Bulgarian Customs Capture Roman Statue at Turkish Border

The Bulgarian Customs Agency has bestowed upon the Regional History Museum in Burgas a statue of a Roman goddess or a female aristocrat that they captured at the Bulgaria-Turkey border.
The Roman statue is dated to the 2nd century AD; it was seized during a customs check at the Lesovo border crossing point from a Volvo truck with Turkish license plates transporting clothes from Turkey to Belgium via Bulgaria.
The statue was formally received as a donation Wednesday by Tsonya Drazheva, head of the Burgas Regional History Museum in connection with the European Cultural Heritage Days.

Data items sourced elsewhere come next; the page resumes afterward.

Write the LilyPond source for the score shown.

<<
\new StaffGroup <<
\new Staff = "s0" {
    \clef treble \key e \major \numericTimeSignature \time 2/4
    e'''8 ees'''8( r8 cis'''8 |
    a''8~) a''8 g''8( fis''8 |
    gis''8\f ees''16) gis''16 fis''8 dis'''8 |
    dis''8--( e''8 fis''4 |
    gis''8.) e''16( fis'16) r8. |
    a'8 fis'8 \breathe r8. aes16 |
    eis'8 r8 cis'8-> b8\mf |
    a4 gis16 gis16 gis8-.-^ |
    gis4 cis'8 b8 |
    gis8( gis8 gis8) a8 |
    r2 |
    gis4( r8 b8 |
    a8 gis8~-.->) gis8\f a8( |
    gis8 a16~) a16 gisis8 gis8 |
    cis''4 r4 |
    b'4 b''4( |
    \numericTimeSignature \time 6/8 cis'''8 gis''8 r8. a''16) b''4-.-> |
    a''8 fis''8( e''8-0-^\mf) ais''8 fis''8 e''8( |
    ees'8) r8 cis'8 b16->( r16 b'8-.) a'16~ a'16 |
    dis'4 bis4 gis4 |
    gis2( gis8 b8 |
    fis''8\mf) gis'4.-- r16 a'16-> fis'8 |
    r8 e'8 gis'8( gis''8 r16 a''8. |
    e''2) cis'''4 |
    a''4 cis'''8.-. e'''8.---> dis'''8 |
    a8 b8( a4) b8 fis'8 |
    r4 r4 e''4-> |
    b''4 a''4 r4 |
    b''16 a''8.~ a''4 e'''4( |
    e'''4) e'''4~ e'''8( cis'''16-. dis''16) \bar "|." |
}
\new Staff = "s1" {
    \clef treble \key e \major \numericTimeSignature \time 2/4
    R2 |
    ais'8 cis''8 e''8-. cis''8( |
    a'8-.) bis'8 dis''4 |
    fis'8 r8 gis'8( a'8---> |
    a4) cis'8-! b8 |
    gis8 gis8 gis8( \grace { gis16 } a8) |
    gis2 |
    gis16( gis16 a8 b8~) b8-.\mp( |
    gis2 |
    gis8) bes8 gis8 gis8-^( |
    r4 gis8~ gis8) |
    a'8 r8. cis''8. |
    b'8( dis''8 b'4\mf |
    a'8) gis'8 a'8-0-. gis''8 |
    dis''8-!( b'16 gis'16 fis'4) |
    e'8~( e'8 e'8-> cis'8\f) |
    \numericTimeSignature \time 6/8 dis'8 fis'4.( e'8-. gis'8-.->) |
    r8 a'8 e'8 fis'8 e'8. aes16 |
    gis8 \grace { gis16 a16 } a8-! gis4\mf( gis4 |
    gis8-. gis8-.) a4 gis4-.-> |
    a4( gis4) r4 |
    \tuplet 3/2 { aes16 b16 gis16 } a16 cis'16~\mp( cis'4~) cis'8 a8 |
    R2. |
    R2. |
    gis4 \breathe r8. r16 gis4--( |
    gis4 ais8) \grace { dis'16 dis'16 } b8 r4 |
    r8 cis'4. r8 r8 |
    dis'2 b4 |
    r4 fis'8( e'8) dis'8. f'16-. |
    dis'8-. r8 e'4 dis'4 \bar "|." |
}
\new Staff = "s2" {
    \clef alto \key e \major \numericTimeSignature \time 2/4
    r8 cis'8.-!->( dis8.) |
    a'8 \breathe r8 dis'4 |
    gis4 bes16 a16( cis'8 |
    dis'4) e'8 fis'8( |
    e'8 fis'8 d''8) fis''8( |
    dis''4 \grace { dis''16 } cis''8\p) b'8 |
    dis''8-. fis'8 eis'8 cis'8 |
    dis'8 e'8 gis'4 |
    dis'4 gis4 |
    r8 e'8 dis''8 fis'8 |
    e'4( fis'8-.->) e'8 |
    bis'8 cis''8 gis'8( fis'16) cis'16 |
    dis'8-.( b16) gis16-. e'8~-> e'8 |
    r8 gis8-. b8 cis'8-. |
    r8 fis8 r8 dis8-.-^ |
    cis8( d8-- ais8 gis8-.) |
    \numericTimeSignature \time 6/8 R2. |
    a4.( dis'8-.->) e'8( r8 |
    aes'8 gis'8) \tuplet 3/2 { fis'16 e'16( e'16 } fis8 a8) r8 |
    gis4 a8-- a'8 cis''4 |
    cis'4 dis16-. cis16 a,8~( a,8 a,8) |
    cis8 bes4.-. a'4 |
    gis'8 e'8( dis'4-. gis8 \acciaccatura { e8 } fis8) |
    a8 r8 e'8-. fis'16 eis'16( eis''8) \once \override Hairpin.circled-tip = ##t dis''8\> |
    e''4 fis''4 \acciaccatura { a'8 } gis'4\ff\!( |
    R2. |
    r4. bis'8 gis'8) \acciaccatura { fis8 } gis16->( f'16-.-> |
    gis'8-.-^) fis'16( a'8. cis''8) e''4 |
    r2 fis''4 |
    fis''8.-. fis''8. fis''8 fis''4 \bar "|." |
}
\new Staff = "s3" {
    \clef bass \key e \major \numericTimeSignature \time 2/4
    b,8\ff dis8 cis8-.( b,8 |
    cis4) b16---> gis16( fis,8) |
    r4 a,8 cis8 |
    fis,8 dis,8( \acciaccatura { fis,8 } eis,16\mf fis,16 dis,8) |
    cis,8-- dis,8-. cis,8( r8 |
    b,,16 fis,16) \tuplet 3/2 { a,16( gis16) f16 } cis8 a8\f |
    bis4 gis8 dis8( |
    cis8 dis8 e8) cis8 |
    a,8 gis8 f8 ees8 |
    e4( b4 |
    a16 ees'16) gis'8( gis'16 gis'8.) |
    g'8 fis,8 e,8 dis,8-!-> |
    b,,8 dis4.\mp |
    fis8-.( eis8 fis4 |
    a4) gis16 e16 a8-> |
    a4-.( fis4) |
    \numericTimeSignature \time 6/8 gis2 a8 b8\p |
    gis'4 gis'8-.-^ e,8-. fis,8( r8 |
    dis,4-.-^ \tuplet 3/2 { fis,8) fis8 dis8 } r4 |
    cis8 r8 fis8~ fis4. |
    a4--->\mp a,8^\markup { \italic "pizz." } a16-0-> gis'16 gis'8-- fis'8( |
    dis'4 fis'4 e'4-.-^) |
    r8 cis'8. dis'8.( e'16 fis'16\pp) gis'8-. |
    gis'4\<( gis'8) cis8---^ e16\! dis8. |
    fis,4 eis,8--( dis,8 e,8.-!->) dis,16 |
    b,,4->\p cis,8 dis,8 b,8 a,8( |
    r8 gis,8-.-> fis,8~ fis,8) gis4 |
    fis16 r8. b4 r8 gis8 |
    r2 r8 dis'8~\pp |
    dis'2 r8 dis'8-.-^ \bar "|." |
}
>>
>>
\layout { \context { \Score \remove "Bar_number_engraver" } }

Under the Bulgarian legislation, the Roman statue will be kept in the Black Sea city of Burgas until the respective authorities figure out its origin and whether it has been stolen and searched for by Interpol.
The ancient statue seized from the international treasure hunters and antique trafficking mafia bears no marks from any museum, which means that the valuable archaeological find will probably be kept permanently by the Burgas museum.
The Roman statue in question probably used to decorate the forum of a large city in the Roman Empire, according to Drazheva. It is made of Mediterranean marble.
The head of the statue from the late Antiquity period was probably removed during the age of early Christianity, which was a common practice at the time.
Thanks to the Burgas Customs, the local history museum is the only one in Bulgaria outside of Sofia, which has an entire collection of ancient artifacts and finds captured from traffickers of antiques.